I want to use DBSCAN to detect outliers and then apply Kalman filter to make forecasts.
But I do not know how to remove or transform the samples inside a cluster.
How can I connect these 2 "algorithms"
#THIS IS TO APPLY DBSCAN
| inputlookup fortigate_QC_May2019_logins.csv
| fit StandardScaler "logins" with_mean=false with_std=true
| fit DBSCAN eps=0.2 "SS_logins"
#THIS IS TO FORECAST WITH KALMAN FILTER
| predict "logins" as prediction algorithm=LLP5 holdback=288 future_timespan=324 upper95=upper95 lower95=lower95
| `forecastviz(324, 288, "logins", 95)`
| where prediction!="" AND 'logins' != ""
| `regressionstatistics("logins", prediction)`
Thank you
This is the SPL:
|fit DBSCAN eps=0.6 "SS_logins"
|where NOT cluster==-1
| predict "SS_logins" as prediction algorithm=LLP holdback=288 future_timespan=324 upper95=upper95 lower95=lower95
|forecastviz(324, 288, "SS_logins", 95)
The 2nd line is how I remove the clusters.
This is the SPL:
|fit DBSCAN eps=0.6 "SS_logins"
|where NOT cluster==-1
| predict "SS_logins" as prediction algorithm=LLP holdback=288 future_timespan=324 upper95=upper95 lower95=lower95
|forecastviz(324, 288, "SS_logins", 95)
The 2nd line is how I remove the clusters.
Hi rosho,
let's assume your outlier detected by DBSCAN are marked with a cluster=-1 then you can easily exclude them from your search results of the first part of your search by filtering with | where cluster>-1. Subsequently you can run your forecasting part.

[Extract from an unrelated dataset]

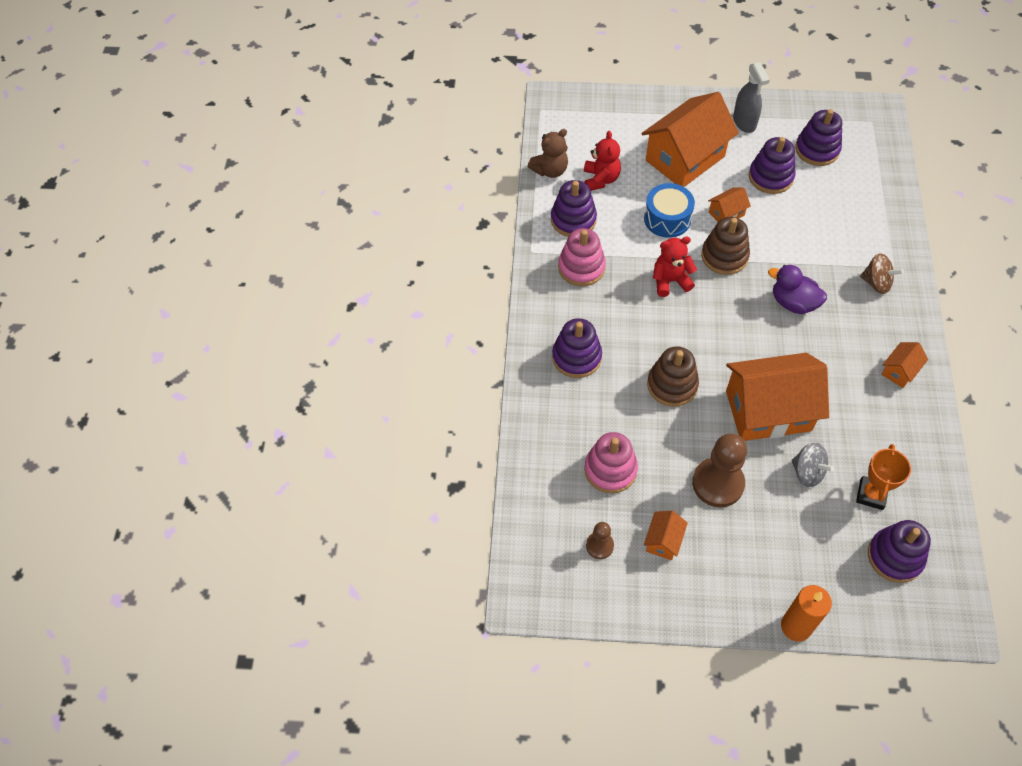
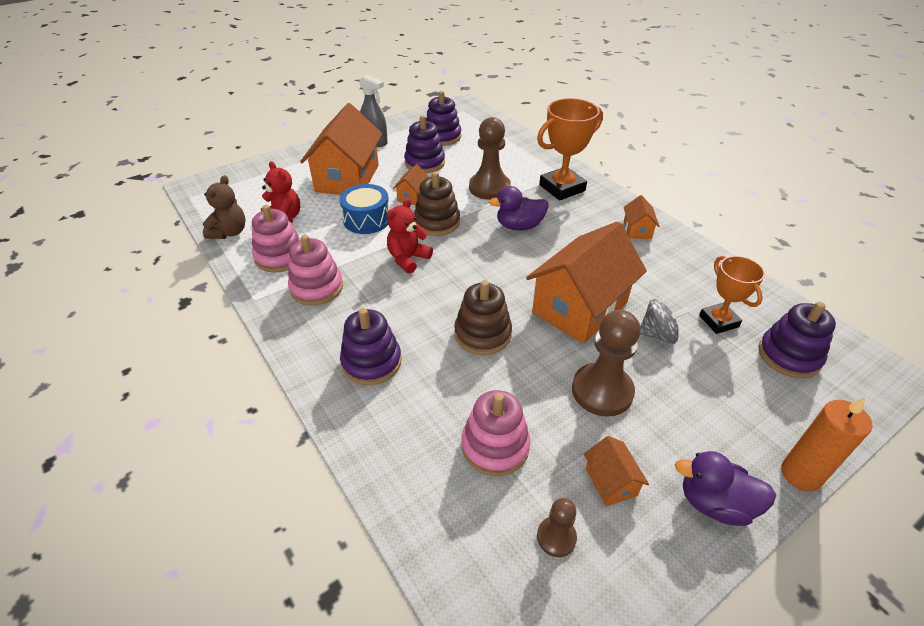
camera: 40 degrees left, 15 degrees down
purple stacking toy [551,180,597,237] -> pink stacking toy [252,205,301,273]
brown spinning top [860,253,904,294] -> orange trophy [537,98,603,200]
none -> brown pawn [469,117,511,200]
none -> purple duck [675,451,776,526]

However I would recommend to you to have equidistant timestamps e.g. by using a | timechart command before your forecasting part to have a proper input for many forecasting algorithms. You might also think of filling the gaps with imputed values for the sake of training your forecasting model on your "cleaned" assumptions. You might find the Imputer useful here: https://docs.splunk.com/Documentation/MLApp/4.3.0/User/Algorithms#Imputer
Instead of | predict I would also highly recommend to you to have a look at the StateSpaceForecast algorithm newly introduced in the MLTK 4.2: https://docs.splunk.com/Documentation/MLApp/4.3.0/User/Algorithms#StateSpaceForecast
You might find this blog useful that explains it with an example: https://www.splunk.com/blog/2019/03/20/what-s-new-in-the-splunk-machine-learning-toolkit-4-2.html
Hope this is helpful to you?
Is "intervention detection" the same as the "Imputer"?
I would replace packets of contiguous missing values with hourly averages around the missing values. If the values are not missing but are anomalous either manually adjust them or estimate what they should have been via **Intervention Detection* which is essentially a forward prediction/fitted value for an anomaly.
Outliers represent effects/variables that are omitted from your model and if possible need to be identified and accounted for by adding additional predictor series or worst case dummy indicators.*